The tribunal found the respondent residential section to be in breach of the Strata Property Act and its bylaws on each claim. Regarding the hearing request, the tribunal concluded:
The executive may have concluded that the issue of the complaints about the alleged incidents in the parking garage had been dealt with and did not see the need to hear the owner on the complaints. However I find that by not allowing the owner an opportunity to be heard in person at the August 10, 2016 executive meeting the residential section breached section 34.1 of the SPA.
The tribunal ordered the section to comply with the act and its bylaws.
Duty to repair and maintain—common property—roadway
Rueger v The Owners, Strata Plan VR 319, 2017 BCCRT 80, concerned an application from strata-lot owners for orders that the respondent strata corporation “must maintain its common property roadway.”
The roadway “included 8–11 sections of underground heating cables which, during the winter season when snow accumulates on the roads, are used to melt two six inch wide tracks on one side of the roadway used to access approximately 70 of the strata units.” The cables began to fail in 2006. Despite repeated efforts, the strata corporation was unable to obtain authorization by a resolution passed by a 3/4 vote to fund replacement of the cables.
The tribunal declined to order the strata corporation to replace the cables, finding its approach to road maintenance to be acceptable in the circumstances:
Although the applicants say the strata should pursue the “best” option, the alternative maintenance program is sufficient. This less expensive option reflects a fair balance between the competing interests of the owners in ensuring that reasonable safety measures are taken, that the common property is not subject to loss or damages, and that the costs associated with maintaining the roads are minimized. I find that the strata is complying with its obligation to maintain and repair the common property to a reasonable standard and is not obligated to replace the in-ground heating cable system.

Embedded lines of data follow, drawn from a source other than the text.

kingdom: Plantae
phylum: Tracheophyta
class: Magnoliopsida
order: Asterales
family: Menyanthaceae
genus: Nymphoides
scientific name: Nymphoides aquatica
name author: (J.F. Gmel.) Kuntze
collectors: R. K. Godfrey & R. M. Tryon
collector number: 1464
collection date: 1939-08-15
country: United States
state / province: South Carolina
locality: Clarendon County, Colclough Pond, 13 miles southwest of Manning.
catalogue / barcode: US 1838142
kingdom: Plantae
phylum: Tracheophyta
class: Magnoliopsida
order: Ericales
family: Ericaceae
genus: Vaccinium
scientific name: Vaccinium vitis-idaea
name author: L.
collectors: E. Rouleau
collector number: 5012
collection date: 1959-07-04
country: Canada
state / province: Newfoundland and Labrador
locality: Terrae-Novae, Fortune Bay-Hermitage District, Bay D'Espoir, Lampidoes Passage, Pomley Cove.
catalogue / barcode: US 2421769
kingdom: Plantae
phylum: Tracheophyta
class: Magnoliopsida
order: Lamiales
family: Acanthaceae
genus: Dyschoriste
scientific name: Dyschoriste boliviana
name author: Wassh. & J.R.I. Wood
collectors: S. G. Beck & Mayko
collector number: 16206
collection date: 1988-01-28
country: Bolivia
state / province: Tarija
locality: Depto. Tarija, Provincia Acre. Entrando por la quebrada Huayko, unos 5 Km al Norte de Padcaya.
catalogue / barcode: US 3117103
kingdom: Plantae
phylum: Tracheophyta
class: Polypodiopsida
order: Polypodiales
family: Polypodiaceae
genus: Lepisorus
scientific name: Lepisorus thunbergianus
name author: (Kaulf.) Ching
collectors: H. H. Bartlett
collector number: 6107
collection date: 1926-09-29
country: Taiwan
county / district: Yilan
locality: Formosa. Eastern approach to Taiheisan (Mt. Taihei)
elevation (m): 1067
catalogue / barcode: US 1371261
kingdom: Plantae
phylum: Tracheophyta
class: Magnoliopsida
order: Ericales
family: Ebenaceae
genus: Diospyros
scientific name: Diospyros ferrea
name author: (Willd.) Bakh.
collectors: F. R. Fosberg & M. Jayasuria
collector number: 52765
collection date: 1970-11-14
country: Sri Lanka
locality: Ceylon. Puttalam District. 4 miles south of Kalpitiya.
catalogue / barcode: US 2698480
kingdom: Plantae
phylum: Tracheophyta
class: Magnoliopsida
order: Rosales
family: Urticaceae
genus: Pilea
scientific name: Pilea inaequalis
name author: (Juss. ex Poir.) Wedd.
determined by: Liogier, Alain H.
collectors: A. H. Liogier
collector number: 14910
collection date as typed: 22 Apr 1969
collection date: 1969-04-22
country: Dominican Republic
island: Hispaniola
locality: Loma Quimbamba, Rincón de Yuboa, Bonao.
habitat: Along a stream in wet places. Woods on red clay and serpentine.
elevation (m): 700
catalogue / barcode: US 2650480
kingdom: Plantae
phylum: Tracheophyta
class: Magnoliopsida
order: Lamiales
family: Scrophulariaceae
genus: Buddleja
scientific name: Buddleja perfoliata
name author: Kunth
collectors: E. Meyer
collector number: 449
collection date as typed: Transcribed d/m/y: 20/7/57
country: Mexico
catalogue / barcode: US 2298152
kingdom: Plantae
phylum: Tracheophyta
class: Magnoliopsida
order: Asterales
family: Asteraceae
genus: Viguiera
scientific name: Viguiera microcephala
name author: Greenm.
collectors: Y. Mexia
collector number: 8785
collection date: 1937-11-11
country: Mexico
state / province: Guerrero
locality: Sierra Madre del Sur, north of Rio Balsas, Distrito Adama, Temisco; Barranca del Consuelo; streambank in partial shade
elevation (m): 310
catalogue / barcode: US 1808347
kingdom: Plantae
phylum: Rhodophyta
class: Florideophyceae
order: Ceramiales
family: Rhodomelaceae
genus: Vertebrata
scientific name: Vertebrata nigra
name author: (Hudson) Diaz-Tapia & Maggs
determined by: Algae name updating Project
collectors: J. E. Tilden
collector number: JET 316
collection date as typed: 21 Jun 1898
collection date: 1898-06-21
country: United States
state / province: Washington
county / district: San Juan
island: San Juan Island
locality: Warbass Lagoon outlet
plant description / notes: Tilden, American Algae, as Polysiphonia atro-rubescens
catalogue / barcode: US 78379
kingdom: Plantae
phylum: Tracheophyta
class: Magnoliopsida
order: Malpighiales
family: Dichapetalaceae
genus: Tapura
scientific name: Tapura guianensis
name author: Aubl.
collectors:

Limited common property—unauthorized alteration—arbour
In Zhang v The Owners, Strata Plan BCS 1115, 2017 BCCRT 79, the applicant strata-lot owner asked the tribunal to “require the strata to permit him to maintain an arbour that he has built in the backyard of his townhouse for the purpose of growing grapevines. He also asks for an order that the strata apologize to him and not ‘. . .take revenge against [him] in the future.’ ”
The tribunal found that the applicant was required to obtain the respondent strata corporation’s consent before installing the arbour, something he had failed to do:
The applicant was required to obtain the written approval of the council before building the arbour. He did not do so. It may be that the applicant confused the fact that he did not require a building permit with his obligation to obtain written approval from the strata prior to constructing the arbour, however, that does not exempt him from compliance with strata bylaw 7.3. The arbour structure has been non-compliant with the strata bylaws since the day it was built.
In the result, the tribunal declined to make the requested order, noting that “[t]his means that should the owner not remove the arbour the strata would be in a position to take reasonable steps to remedy the bylaw contravention as provided in section 133 of the SPA.”